Adcock pulls rabbit out of hat
Healthcare company Adcock Ingram managed to pull a rabbit out of a hat when it announced headline earnings per share (Heps) growth of 26% off the back of 10% turnover growth to reach R6.5 billion for the year to June 30.
Turnover was driven by a better product mix, which incorporated more higher margin products, a small price increase, and improved volumes. The acquisition of Genop in January also contributed to volume and margin growth.
The 90-year-old company sells specialised instruments, and surgical and pharmaceutical products into the ophthalmic, optometry, skincare, aesthetic and plastic surgery markets in southern Africa and turned over R400 million in its last financial year.
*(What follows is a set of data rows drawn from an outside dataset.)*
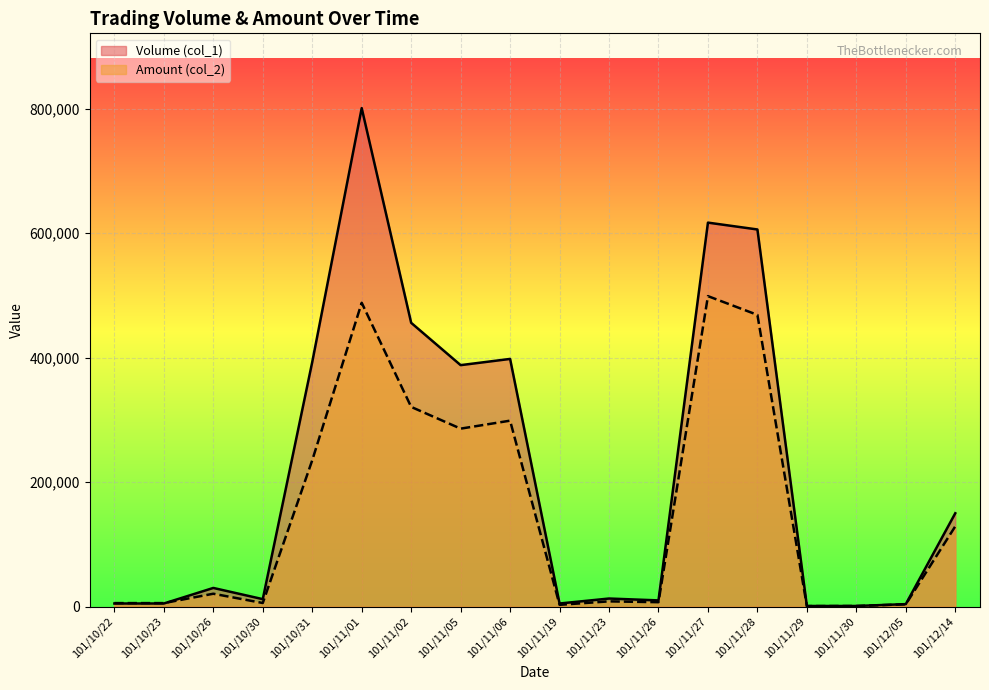

In Amount (col_2), how many points are lower than both neighbors (excluding endpoints)?

5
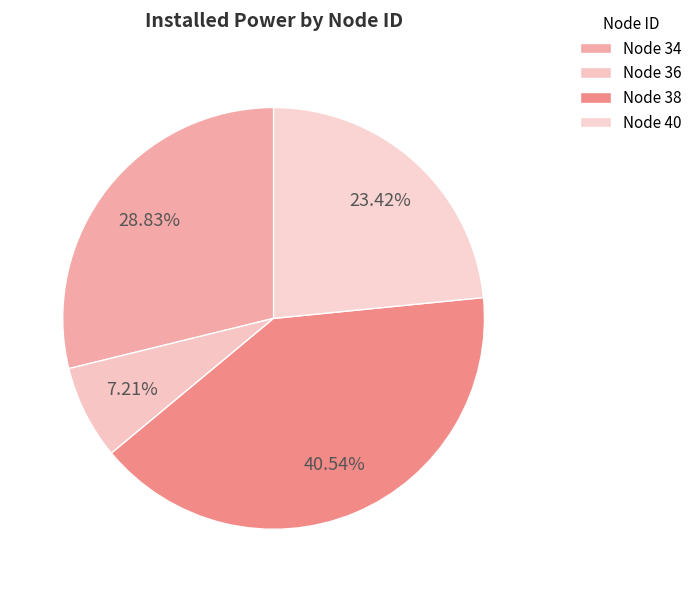

Which category has the smallest portion of the pie?

Node 36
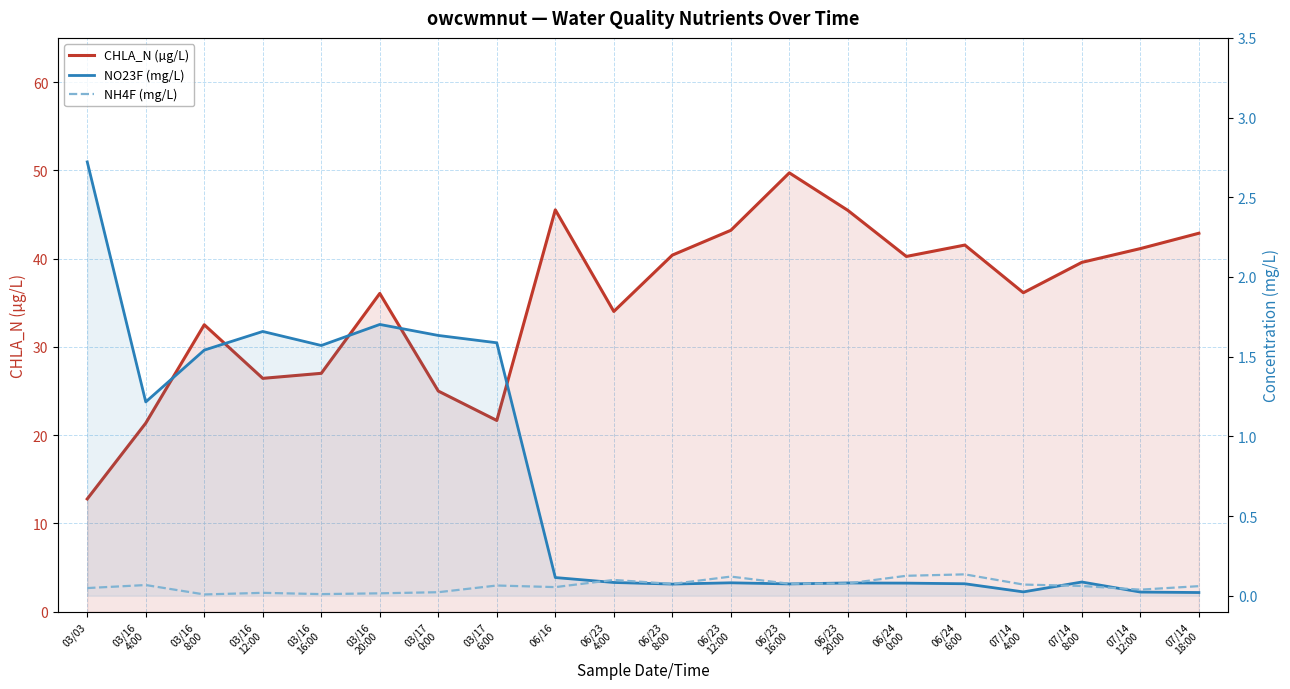

True or false: CHLA_N (µg/L) and NO23F (mg/L) cross at least once.

False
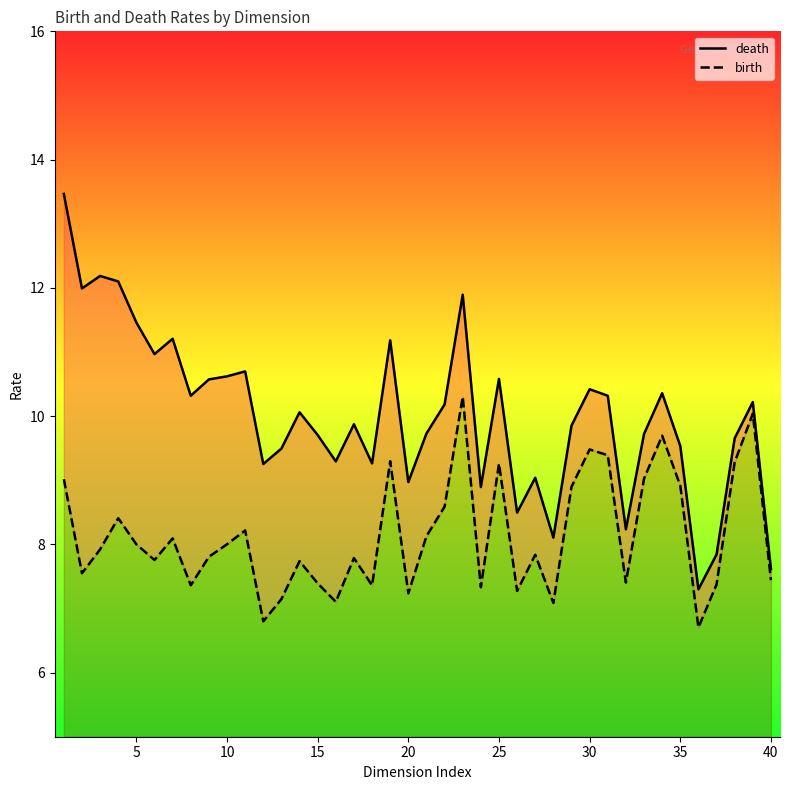

How many interior local peaks does the birth series have?

12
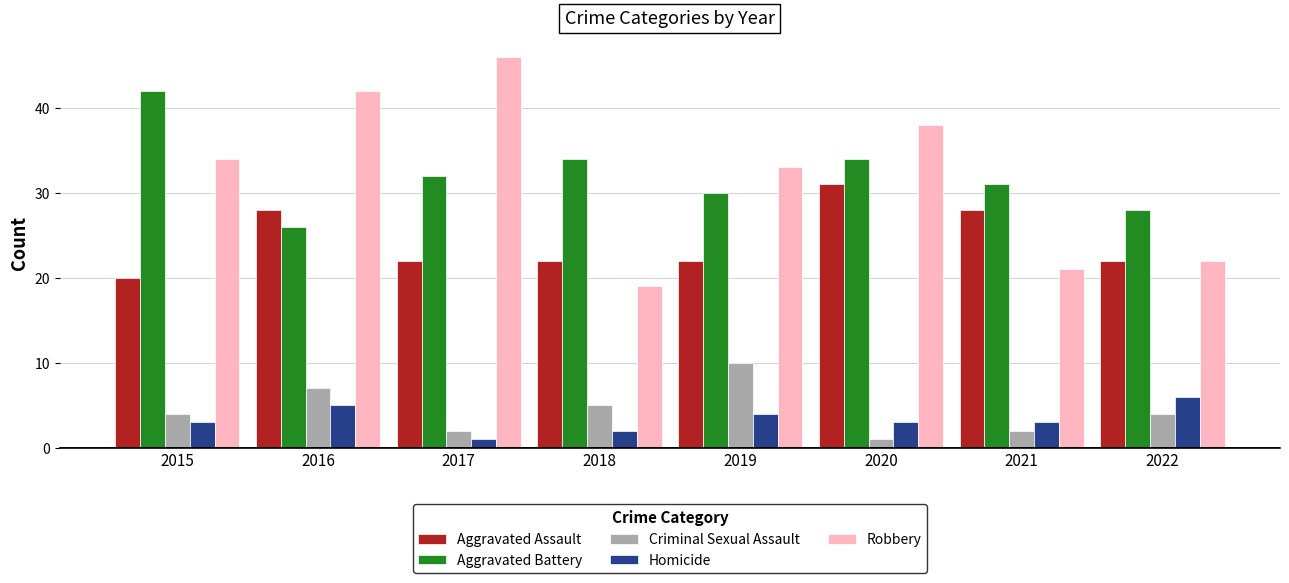

What is the lowest value of the Robbery series?

19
The gross margin improvement from 37.8% to 39.2% was realised from an improvement in the exchange rate, a change in the sales mix and greater efficiencies at the Wadeville factory on the back of increased production of antiretrovirals.
In addition, well controlled operating expenses (allowing for the additional expenditure consequent to the Genop acquisition) contributed to the 20% improvement in trading profit which increased to R866 million from R724 million last year.
All commercial divisions showed an improvement in revenue and trading profit. Turnover in these over-the-counter products grew 7.6% to R1.9 billion. In what must be seen as a tick for management, the company was appointed by Abbott Laboratories to market, distribute and sell a range of products.